Ethereum [ETH]’s hard fork Constantinople to hit the Testnet soon, says a community member

Ethereum [ETH]’s hard fork Constantinople to hit the Testnet soon, says a community member

On 15th September, a community member of Ethereum, Eric Conner tweeted about the upcoming hard fork called Constantinople. He wrote that the hard fork is planned to be implemented by the end of October. However, the Testnet will happen much sooner. The Tweet read:

“Ethereum’s Constantinople hard fork will hit the Ropsten testnet October 9th. It will then be implemented on the main chain soon after Devcon 4 (oct30-nov2).”

Recently, the first announcement of the hard fork took place wherein the release date stated to be in the second week of October by the developers. The community claimed that Constantinople will see a cost-friendly Mainnet and will be efficient to use.

In another Tweet, Conner stated that Ethereum is currently generating 7,300,000 ETH per year. However, he believes that the arrival of Constantinople and Proof-of-Stake will pull that number down on a massive scale.
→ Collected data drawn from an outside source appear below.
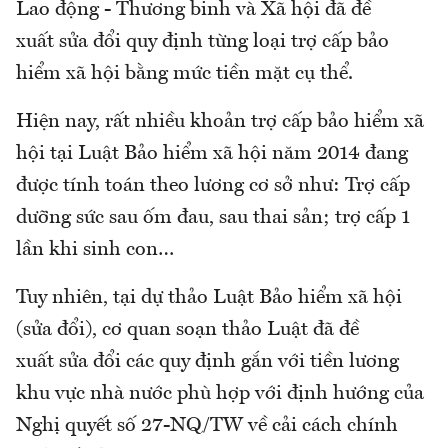
Lao động - Thương binh và Xã hội đã đề
xuất sửa đổi quy định từng loại trợ cấp bảo
hiểm xã hội bằng mức tiền mặt cụ thể.
Hiện nay, rất nhiều khoản trợ cấp bảo hiểm xã
hội tại Luật Bảo hiểm xã hội năm 2014 đang
được tính toán theo lương cơ sở như: Trợ cấp
dưỡng sức sau ốm đau, sau thai sản; trợ cấp 1
lần khi sinh con…
Tuy nhiên, tại dự thảo Luật Bảo hiểm xã hội
(sửa đổi), cơ quan soạn thảo Luật đã đề
xuất sửa đổi các quy định gắn với tiền lương
khu vực nhà nước phù hợp với định hướng của
Nghị quyết số 27-NQ/TW về cải cách chính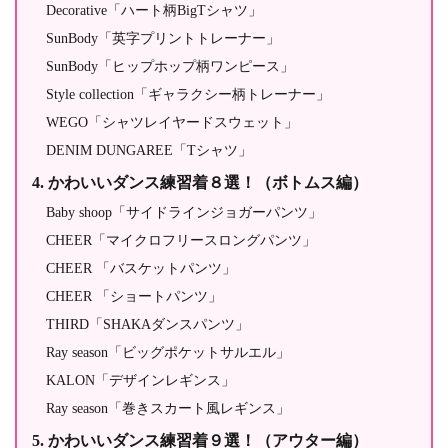
Decorative「ハート柄BigTシャツ」
SunBody「英字プリントトレーナー」
SunBody「ヒップホップ柄ワンピース」
Style collection「ギャラクシー柄トレーナー」
WEGO「シャツレイヤードスウェット」
DENIM DUNGAREE「Tシャツ」
かわいいダンス練習着８選！（ボトムス編）
Baby shoop「サイドラインジョガーパンツ」
CHEER「マイクロフリースロングパンツ」
CHEER 「バスケットパンツ」
CHEER 「ショートパンツ」
THIRD「SHAKAダンスパンツ」
Ray season「ビッグポケットサルエル」
KALON「デザインレギンス」
Ray season「巻きスカート風レギンス」
かわいいダンス練習着９選！（アウター編）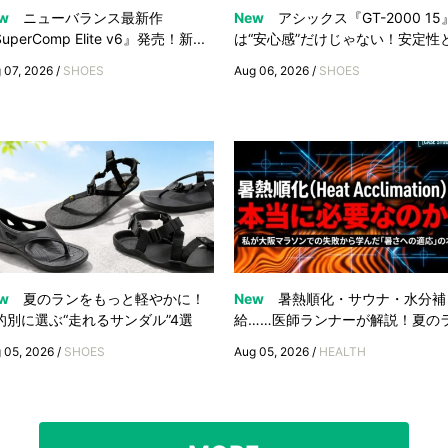
w
ニューバランス最新作
New
アシックス『GT-2000 15
uperComp Elite v6』発売！新...
は“安心感”だけじゃない！安定性と.
 07, 2026 /
SHOES
Aug 06, 2026 /
SHOES
w
夏のランをもっと軽やかに！
New
暑熱順化・サウナ・水分補
的別に選ぶ“走れるサンダル”4選
給……医師ランナーが解説！夏のラ.
 05, 2026 /
SHOES
Aug 05, 2026 /
HEALTH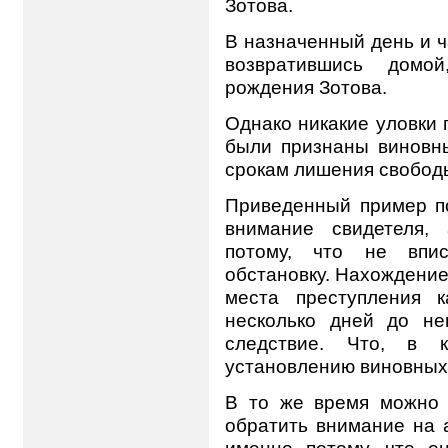
Зотова.
В назначенный день и ч
возвратившись домо
рождения Зотова.
Однако никакие уловки 
были признаны виновн
срокам лишения свобод
Приведенный пример по
внимание свидетеля,
потому, что не впи
обстановку. Нахождение
места преступления 
несколько дней до не
следствие. Что, в 
установлению виновных
В то же время можно 
обратить внимание на 
именно потому, что о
He added:

“Constantinople: 4,900,000 ETH a year PoS: ~1,000,000 ETH a year (likely less)// For ref, total ICO treasuries sit at 3,500,000 ETH”

In a Reddit forum discussing the hard fork, certain EIPs [Ethereum Improvement Proposal] were mentioned, such as Difficulty Bomb delay, Ether issuance reduction, and ASIC resistance.

In the last hard fork of Ethereum known as Byzantium, Difficulty Bomb was delayed to secure the block time of the blockchain. However, this will create a new problem related to Ether issuance. To solve this, the community suggested the reduction of mining reward from 3 to 2, 1 or 0.5 Ether. Furthermore, the post in the forum stated:

“But issuance reduction decreases mining profitability, cutting out smaller miners and favoring ASIC, resulting in centralization and lesser network security. To mitigate this issue ASIC resistance has been proposed to eliminate mining cartels.”

Difficulty Bomb is a term that defines the mining difficulty level wherein the time required to mine one block keeps stretching until a time comes where it is impossible to mine blocks anymore on the Ethereum blockchain.

The user who opened the discussion on Reddit also gave a personal stance on the situation. She stated that it is not a good idea to eliminate Difficulty Bomb. However, delaying it till 30th July 2019 could benefit the blockchain. The comment read:

“I am strongly against eliminating Difficulty Bomb, however I am in favor of delaying it to no later than 30th July 2019. I also think Ethereum is overpaying network security, therefore I support block reward reduction to 1 ETH coupled with implementation of ASIC resistance. If ASIC resistance is rejected, I would like to see community discuss block reward reduction to 1.5 or 2 ETH with block time of 30s.”